■ Dane:
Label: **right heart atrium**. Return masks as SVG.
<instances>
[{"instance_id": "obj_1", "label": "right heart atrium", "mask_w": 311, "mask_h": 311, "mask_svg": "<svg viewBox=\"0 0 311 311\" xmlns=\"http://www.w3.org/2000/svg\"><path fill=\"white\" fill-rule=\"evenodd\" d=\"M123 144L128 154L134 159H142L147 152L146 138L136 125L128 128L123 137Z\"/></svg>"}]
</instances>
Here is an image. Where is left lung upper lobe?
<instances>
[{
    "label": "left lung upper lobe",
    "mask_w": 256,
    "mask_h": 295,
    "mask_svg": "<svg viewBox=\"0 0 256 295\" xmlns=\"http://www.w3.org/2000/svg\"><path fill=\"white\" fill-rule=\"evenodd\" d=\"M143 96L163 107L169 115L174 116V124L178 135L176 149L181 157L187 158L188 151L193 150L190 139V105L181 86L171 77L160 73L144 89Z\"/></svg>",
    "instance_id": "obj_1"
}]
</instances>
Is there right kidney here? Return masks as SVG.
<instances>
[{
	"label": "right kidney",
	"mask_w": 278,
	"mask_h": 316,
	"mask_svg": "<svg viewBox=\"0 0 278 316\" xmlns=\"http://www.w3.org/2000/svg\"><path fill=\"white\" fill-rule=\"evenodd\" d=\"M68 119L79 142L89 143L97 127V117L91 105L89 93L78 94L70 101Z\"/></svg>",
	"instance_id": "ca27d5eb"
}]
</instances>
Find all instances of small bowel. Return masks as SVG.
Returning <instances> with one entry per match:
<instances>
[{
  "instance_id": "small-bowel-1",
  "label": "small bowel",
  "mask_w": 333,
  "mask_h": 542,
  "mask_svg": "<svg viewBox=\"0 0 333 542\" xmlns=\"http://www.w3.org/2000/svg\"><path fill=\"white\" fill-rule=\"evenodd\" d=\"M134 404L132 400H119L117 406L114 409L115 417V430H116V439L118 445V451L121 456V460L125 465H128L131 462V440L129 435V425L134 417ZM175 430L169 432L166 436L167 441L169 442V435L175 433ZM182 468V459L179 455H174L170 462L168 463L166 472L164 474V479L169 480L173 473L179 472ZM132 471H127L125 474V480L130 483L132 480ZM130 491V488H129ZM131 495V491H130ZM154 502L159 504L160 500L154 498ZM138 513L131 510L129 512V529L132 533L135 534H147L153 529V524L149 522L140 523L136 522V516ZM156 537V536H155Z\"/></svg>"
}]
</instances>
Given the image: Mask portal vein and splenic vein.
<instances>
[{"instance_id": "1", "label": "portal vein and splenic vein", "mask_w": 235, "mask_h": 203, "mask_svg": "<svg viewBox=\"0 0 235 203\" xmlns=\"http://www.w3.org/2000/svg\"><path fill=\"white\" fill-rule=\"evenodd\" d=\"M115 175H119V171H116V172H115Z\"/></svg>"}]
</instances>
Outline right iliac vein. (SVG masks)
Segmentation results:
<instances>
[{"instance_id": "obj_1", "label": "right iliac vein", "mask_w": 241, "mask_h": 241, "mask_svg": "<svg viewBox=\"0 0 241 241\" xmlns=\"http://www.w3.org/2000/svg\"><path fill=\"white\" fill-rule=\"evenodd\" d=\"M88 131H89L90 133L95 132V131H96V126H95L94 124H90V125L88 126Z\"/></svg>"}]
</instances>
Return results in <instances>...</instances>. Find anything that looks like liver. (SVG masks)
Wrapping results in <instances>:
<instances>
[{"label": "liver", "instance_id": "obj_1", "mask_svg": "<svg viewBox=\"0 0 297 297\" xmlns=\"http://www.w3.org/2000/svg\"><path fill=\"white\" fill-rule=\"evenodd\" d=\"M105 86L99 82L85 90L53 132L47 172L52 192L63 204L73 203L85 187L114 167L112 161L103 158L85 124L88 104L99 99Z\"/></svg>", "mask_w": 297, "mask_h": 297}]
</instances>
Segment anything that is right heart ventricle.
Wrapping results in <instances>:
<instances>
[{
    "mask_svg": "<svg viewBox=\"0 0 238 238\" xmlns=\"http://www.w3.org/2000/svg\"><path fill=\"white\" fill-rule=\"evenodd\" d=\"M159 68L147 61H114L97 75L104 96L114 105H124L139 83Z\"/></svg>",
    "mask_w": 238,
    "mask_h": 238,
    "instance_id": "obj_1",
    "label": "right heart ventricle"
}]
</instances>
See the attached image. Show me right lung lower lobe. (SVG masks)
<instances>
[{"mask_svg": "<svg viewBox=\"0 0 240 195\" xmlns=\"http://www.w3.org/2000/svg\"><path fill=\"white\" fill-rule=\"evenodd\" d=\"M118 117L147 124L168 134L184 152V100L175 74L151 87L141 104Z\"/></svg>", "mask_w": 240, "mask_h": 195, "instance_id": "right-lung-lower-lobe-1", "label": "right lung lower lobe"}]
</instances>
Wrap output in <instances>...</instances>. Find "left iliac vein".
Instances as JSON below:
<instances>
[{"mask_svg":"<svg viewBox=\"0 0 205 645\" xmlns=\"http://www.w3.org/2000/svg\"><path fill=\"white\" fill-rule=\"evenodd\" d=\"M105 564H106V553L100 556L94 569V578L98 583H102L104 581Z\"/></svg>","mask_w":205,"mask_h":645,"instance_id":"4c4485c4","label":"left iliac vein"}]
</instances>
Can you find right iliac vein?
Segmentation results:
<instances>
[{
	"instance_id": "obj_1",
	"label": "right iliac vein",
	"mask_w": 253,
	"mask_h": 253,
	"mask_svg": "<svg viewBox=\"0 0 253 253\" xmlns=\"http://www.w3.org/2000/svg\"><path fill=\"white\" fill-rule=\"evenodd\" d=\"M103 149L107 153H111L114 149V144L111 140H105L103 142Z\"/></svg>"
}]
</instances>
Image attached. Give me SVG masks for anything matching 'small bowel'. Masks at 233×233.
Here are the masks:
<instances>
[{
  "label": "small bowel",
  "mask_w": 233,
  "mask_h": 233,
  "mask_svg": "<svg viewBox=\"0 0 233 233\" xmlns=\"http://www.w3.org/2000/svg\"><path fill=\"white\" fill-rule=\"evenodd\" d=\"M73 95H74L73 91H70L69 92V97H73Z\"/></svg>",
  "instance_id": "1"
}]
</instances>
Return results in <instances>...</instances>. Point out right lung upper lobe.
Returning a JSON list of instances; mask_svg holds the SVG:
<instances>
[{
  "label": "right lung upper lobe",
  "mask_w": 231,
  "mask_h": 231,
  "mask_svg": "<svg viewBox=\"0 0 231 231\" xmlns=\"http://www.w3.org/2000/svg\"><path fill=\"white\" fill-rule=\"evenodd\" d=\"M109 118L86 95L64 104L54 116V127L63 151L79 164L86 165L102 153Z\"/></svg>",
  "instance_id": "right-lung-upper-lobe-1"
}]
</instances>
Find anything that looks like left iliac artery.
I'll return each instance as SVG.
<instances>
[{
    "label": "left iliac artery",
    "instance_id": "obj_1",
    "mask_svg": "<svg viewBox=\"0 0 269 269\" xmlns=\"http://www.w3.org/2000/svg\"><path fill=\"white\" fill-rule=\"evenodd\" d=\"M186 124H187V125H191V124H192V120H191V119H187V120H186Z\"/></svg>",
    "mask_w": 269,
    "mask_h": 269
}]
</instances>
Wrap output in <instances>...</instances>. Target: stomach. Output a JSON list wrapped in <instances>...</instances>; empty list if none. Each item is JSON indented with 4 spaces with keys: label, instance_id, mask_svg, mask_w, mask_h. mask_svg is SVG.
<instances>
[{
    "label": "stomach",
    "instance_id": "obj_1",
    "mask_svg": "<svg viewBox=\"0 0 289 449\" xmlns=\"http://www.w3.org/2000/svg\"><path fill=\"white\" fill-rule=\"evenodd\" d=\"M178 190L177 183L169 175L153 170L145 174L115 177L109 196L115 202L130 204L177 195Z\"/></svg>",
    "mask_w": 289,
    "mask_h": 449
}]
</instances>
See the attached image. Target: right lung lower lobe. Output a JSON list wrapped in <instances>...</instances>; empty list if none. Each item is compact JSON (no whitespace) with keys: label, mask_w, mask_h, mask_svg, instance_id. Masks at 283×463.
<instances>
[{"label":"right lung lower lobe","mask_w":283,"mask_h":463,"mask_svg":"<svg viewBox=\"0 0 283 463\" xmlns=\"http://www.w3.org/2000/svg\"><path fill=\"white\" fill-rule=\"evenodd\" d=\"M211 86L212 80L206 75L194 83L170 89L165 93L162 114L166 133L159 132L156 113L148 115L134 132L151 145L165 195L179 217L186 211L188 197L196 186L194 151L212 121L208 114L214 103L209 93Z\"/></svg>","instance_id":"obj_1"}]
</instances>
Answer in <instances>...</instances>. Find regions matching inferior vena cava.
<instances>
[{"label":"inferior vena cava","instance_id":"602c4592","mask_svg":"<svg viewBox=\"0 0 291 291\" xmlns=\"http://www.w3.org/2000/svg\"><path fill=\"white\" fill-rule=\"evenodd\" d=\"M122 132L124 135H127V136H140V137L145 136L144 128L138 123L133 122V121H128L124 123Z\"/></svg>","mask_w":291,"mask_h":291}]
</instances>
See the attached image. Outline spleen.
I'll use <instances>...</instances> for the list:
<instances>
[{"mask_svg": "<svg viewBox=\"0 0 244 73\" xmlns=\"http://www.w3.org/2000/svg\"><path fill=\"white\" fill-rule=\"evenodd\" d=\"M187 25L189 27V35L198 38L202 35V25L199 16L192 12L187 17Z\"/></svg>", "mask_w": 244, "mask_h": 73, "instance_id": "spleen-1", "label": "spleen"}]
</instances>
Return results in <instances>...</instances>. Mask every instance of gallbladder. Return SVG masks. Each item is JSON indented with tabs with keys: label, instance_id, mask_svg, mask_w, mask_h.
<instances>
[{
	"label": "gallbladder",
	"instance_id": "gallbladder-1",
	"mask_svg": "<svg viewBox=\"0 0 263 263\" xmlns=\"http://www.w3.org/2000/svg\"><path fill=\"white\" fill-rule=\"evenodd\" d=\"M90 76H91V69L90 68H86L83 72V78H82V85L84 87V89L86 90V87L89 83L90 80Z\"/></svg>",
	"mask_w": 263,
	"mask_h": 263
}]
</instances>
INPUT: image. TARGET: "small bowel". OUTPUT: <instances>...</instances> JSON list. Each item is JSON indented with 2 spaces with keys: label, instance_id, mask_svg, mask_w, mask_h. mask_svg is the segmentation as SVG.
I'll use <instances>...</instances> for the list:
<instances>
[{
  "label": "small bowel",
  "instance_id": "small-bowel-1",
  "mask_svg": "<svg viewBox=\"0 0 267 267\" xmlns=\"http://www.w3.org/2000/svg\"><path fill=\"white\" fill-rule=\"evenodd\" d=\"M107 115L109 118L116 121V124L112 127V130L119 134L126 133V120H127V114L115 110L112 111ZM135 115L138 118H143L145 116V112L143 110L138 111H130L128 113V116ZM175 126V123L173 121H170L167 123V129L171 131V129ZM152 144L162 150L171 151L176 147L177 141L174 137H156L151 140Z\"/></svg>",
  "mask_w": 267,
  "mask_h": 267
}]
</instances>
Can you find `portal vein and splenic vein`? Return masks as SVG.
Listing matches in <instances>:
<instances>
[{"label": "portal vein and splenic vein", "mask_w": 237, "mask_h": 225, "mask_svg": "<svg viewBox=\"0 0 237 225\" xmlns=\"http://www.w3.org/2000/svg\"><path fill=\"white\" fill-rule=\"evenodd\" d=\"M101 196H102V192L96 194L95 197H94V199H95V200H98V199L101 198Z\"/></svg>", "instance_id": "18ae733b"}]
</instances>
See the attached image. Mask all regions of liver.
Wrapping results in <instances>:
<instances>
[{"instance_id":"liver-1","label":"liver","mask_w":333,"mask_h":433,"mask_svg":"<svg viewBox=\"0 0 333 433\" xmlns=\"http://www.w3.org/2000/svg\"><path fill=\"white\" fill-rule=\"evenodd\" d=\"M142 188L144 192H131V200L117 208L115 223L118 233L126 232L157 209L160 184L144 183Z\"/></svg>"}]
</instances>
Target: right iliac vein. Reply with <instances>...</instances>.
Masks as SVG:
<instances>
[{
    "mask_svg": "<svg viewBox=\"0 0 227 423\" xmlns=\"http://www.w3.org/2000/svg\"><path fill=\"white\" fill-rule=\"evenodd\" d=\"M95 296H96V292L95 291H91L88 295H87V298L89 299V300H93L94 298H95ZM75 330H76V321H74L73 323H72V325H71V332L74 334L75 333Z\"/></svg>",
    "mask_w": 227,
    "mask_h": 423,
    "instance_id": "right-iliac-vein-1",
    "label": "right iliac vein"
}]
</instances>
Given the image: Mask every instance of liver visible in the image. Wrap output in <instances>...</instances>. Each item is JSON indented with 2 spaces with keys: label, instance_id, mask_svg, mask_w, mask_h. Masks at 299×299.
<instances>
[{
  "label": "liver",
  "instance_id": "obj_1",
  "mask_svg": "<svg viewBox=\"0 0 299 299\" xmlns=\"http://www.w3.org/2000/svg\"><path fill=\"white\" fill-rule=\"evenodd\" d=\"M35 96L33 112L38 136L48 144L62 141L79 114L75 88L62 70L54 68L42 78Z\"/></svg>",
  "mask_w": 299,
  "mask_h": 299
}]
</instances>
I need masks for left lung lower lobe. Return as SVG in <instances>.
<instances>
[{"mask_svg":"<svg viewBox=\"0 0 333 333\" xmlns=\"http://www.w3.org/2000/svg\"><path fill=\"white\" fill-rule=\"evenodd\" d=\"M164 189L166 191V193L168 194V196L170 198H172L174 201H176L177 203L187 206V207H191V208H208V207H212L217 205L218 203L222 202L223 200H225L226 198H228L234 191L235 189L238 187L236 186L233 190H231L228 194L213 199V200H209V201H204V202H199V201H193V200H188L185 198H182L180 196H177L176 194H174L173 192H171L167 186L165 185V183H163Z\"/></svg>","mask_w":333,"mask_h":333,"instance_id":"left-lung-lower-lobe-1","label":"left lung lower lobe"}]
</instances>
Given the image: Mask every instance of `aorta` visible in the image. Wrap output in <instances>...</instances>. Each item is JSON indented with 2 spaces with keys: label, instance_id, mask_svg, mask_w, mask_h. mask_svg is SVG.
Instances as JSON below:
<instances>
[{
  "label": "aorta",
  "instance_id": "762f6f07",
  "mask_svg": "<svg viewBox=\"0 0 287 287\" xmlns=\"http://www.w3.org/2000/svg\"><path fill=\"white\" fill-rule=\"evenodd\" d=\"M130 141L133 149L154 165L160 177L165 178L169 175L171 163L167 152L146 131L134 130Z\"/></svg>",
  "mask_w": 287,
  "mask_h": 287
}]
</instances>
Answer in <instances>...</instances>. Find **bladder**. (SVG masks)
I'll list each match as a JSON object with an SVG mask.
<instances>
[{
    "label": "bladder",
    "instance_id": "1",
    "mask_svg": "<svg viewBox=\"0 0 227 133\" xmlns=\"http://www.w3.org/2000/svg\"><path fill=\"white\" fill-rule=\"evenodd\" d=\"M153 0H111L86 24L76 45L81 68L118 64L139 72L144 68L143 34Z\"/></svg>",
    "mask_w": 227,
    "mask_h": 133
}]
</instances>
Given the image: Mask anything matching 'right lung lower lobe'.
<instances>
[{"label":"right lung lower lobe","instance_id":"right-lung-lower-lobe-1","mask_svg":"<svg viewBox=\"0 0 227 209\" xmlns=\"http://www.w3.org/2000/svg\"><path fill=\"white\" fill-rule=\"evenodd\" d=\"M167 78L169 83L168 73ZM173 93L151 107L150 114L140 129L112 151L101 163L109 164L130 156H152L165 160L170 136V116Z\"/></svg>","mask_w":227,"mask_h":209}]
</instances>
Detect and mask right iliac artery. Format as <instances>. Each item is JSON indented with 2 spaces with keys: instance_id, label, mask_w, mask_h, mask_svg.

■ Cel ćwiczenia:
Przytocz bez zmian wiersze rekordów od wiersza zawierającego „I need masks” do końca rekordów, z obydwoma krańcami włącznie.

■ Rozwiązanie zadania:
I need masks for left lung lower lobe. Return as SVG in <instances>.
<instances>
[{"mask_svg":"<svg viewBox=\"0 0 333 333\" xmlns=\"http://www.w3.org/2000/svg\"><path fill=\"white\" fill-rule=\"evenodd\" d=\"M164 189L166 191V193L168 194V196L170 198H172L174 201H176L177 203L187 206V207H191V208H208V207H212L217 205L218 203L222 202L223 200H225L226 198H228L234 191L235 189L238 187L236 186L233 190H231L228 194L213 199V200H209V201H204V202H199V201H193V200H188L185 198H182L180 196H177L176 194H174L173 192H171L167 186L165 185V183H163Z\"/></svg>","mask_w":333,"mask_h":333,"instance_id":"left-lung-lower-lobe-1","label":"left lung lower lobe"}]
</instances>
Given the image: Mask every instance of `aorta` visible in the image. Wrap output in <instances>...</instances>. Each item is JSON indented with 2 spaces with keys: label, instance_id, mask_svg, mask_w, mask_h. mask_svg is SVG.
Instances as JSON below:
<instances>
[{
  "label": "aorta",
  "instance_id": "762f6f07",
  "mask_svg": "<svg viewBox=\"0 0 287 287\" xmlns=\"http://www.w3.org/2000/svg\"><path fill=\"white\" fill-rule=\"evenodd\" d=\"M130 141L133 149L154 165L160 177L165 178L169 175L171 163L167 152L146 131L134 130Z\"/></svg>",
  "mask_w": 287,
  "mask_h": 287
}]
</instances>
Answer in <instances>...</instances>. Find **bladder**. (SVG masks)
I'll list each match as a JSON object with an SVG mask.
<instances>
[{
    "label": "bladder",
    "instance_id": "1",
    "mask_svg": "<svg viewBox=\"0 0 227 133\" xmlns=\"http://www.w3.org/2000/svg\"><path fill=\"white\" fill-rule=\"evenodd\" d=\"M153 0H111L86 24L76 45L81 68L118 64L139 72L144 68L143 34Z\"/></svg>",
    "mask_w": 227,
    "mask_h": 133
}]
</instances>
Given the image: Mask anything matching 'right lung lower lobe'.
<instances>
[{"label":"right lung lower lobe","instance_id":"right-lung-lower-lobe-1","mask_svg":"<svg viewBox=\"0 0 227 209\" xmlns=\"http://www.w3.org/2000/svg\"><path fill=\"white\" fill-rule=\"evenodd\" d=\"M167 78L169 83L168 73ZM173 93L151 107L150 114L140 129L112 151L101 163L109 164L130 156H152L165 160L170 136V116Z\"/></svg>","mask_w":227,"mask_h":209}]
</instances>
Detect and mask right iliac artery. Format as <instances>. Each item is JSON indented with 2 spaces with keys: instance_id, label, mask_w, mask_h, mask_svg.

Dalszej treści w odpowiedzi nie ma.